#55_フォーリア外郭と胡散臭い話
中央都市フォーリア。
クレイシアの本社を抱えるこの都市は、それに寄り添うように大きな発展を遂げてきた。
特徴的なのはその構造で、四つの円盤が縦に積み重なったような積層構造をとっている。
各階層にはそれぞれ役割があり、住民のおよそ七割は最下層である商業・生活地区に住まい、上層への移動は限られた市民だけがその権利を持つという。
「あれが、フォーリア……すごい」
「ふふふ、初めて訪れる方は皆さんそんな反応をするんですよね」
フォーリアの姿が視界に入るようになると、アスターは感嘆の声を上げた。
あらゆる攻撃を寄せ付けないであろう鋼鉄の塔。
特にこれといった装飾がされているというわけではないのに、その洗練された美しさは全てが計算し尽くされているかのようだった。

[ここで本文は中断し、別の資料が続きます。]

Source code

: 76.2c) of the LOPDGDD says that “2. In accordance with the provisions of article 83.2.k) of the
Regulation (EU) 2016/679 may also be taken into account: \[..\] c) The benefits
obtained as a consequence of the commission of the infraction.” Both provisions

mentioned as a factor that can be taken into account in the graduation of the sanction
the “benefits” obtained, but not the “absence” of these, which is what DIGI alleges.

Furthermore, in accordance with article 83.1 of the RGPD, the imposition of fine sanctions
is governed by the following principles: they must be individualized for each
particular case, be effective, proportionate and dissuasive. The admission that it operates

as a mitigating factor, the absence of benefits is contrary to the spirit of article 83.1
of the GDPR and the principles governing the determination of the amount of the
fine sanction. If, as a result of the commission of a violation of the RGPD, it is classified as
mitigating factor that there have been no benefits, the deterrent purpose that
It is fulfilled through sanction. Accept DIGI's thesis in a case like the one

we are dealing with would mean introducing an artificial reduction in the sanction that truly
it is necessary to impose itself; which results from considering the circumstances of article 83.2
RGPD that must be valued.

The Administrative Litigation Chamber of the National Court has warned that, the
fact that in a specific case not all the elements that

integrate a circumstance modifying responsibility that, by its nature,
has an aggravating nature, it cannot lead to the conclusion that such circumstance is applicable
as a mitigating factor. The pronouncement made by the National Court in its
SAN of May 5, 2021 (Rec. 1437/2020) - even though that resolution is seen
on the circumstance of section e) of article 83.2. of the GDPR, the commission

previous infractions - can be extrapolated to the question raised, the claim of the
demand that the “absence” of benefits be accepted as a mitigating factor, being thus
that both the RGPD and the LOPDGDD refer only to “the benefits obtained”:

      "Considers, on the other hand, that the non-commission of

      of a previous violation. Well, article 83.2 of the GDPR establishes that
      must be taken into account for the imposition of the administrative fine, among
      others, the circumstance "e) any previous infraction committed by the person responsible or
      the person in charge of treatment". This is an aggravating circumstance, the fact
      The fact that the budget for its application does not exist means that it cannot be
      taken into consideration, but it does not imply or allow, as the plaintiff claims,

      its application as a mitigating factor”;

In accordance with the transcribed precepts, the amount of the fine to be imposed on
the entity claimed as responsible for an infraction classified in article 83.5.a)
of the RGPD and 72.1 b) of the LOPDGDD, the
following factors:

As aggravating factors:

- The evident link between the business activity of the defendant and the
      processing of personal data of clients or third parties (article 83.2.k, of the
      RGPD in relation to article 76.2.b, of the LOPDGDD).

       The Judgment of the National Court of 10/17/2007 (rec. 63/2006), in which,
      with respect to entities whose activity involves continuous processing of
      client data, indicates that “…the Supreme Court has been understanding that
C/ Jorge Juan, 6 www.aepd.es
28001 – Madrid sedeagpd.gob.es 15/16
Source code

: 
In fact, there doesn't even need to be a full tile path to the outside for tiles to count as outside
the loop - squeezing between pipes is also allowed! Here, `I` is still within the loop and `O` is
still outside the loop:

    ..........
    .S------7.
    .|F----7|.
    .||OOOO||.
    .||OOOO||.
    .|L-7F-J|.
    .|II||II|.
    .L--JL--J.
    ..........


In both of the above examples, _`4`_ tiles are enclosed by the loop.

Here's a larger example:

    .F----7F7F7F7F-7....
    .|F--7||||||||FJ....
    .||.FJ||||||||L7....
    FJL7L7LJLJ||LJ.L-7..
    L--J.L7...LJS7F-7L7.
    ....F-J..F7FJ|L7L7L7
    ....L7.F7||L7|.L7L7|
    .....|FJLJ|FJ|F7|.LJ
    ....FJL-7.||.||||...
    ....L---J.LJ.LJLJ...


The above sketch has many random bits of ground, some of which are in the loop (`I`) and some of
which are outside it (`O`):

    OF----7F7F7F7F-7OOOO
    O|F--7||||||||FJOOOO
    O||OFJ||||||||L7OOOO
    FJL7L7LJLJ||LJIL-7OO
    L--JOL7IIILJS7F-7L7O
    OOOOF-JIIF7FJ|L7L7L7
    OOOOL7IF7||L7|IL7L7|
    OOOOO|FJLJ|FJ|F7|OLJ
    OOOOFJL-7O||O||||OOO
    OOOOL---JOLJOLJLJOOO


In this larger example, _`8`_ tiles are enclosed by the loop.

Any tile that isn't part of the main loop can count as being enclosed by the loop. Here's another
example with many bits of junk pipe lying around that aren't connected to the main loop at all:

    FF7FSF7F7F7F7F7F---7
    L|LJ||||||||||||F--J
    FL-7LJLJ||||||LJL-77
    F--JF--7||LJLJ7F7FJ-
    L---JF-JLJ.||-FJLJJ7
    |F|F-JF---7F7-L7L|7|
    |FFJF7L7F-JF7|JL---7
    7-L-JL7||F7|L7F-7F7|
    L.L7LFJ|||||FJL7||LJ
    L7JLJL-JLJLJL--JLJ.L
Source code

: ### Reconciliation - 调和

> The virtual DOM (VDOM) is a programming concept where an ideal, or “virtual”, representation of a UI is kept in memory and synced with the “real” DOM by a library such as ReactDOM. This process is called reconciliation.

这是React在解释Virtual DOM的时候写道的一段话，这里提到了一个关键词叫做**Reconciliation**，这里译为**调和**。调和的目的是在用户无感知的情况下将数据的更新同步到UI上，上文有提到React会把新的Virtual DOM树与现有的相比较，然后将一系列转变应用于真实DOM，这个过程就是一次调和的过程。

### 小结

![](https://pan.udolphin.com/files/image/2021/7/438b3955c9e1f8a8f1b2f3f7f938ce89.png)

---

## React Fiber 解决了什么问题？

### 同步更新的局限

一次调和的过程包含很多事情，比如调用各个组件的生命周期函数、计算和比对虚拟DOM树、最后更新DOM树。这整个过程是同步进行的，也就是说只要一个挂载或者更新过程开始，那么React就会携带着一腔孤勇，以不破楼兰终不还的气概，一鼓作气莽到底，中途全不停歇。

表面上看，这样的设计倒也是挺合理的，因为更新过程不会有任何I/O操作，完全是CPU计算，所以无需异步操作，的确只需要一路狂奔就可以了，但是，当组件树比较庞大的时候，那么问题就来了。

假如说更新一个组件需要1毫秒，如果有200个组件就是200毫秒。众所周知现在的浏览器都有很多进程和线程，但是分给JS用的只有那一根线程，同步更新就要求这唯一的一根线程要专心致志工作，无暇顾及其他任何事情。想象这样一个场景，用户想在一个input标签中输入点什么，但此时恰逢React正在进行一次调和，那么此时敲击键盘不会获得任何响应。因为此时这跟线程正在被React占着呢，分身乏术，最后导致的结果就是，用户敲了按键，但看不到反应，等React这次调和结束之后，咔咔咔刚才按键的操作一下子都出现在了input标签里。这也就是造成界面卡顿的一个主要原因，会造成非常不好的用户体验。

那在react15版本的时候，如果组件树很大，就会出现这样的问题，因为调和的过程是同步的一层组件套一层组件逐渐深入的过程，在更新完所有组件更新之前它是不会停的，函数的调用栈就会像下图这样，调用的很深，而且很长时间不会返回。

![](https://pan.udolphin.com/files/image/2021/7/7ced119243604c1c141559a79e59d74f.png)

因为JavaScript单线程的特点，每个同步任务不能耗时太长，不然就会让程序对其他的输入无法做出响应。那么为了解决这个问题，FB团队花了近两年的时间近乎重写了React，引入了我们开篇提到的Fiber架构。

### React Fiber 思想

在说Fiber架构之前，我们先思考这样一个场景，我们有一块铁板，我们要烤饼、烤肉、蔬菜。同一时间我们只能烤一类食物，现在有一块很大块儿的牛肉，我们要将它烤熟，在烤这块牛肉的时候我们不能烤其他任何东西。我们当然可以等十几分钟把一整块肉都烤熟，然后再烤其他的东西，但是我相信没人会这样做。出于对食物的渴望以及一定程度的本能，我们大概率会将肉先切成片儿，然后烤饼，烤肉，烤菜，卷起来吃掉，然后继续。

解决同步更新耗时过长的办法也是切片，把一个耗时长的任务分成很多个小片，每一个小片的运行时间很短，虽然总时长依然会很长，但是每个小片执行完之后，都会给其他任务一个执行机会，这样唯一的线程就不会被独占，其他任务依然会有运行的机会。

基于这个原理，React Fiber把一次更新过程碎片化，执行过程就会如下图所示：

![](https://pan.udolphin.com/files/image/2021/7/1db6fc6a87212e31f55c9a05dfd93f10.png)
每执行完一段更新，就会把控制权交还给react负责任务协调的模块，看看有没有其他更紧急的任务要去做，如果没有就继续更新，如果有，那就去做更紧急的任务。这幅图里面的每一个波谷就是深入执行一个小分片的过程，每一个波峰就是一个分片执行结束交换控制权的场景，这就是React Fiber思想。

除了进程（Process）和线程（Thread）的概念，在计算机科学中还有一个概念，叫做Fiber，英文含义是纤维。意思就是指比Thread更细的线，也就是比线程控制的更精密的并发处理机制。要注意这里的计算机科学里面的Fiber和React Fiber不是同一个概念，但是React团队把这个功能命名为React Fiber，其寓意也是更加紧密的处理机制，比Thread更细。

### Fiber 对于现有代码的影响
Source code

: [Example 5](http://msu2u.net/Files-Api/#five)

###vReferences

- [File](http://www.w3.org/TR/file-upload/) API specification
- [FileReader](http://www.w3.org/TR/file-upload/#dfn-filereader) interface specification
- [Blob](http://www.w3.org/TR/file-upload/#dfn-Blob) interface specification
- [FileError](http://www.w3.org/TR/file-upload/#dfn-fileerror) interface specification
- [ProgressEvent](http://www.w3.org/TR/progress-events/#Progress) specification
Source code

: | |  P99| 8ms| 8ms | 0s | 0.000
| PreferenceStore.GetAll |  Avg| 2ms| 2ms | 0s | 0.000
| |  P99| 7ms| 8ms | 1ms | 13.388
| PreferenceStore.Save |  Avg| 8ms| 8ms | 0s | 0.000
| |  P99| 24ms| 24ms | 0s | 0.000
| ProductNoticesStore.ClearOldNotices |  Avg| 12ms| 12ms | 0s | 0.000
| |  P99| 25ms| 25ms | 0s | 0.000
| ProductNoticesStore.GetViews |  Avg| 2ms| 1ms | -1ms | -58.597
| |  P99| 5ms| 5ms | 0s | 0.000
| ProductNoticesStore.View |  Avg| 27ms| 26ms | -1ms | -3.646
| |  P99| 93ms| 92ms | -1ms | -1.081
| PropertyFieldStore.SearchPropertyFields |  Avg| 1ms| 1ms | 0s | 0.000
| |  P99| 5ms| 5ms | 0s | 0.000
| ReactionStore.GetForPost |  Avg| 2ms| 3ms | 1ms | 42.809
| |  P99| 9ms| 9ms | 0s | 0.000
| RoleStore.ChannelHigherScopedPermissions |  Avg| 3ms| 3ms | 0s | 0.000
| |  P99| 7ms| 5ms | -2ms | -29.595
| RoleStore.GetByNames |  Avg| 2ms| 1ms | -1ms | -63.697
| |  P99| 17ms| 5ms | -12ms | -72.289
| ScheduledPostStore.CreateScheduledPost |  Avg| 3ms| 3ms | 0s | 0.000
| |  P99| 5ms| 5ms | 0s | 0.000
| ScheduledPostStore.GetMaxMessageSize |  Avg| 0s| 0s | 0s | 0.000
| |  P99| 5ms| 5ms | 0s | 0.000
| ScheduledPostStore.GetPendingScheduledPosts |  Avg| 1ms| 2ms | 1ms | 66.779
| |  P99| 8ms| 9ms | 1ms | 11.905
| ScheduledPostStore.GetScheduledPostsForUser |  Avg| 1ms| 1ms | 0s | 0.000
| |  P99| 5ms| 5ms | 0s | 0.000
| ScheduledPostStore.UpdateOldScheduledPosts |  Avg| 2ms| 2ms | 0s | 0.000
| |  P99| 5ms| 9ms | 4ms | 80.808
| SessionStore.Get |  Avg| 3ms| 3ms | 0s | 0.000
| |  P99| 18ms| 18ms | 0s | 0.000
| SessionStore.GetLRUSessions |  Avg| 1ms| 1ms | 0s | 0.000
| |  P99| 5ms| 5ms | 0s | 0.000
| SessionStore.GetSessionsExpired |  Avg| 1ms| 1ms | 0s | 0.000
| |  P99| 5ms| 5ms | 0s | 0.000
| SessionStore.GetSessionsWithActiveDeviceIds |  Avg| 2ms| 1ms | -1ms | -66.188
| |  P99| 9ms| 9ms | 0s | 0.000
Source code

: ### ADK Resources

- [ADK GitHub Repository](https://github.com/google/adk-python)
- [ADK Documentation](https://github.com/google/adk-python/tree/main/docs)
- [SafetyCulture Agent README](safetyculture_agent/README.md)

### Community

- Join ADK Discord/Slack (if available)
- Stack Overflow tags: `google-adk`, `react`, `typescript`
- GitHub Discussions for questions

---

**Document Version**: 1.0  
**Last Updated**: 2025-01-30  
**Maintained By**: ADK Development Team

初めて見た人々があんぐりと口を開けてしまうというのも、頷ける話である。
「これだけの都市を作るなんて、クレイシアは本当に凄いんですね」
「残念ながら、クレイシアの力で建設したわけではないんですよ」
「えっ、そうなんですか?」
「我々は元々あったものを再利用したに過ぎませんから」
再利用? とアスターが聞き返す前に、彼女の言葉は否定される。
「その表現は少し事実と違うわね」
どうやらエリカのほうがこれについては詳しいようだった。
「あれを作ったのはエンシスよ。城塞のネーヴァ。彼女がその能力で築きあげたの」
「それは初耳ですね」
「でしょうね。今の人類史が始まる少し前の話だから」
「いつかは会ってみたいものです」
そんな会話をしているうちに、フォーリアの麓まで辿り着く。
遠くから見ていた時には気づけなかったが、あの大きな塔本体を取り囲むように、外壁がそびえ立っていた。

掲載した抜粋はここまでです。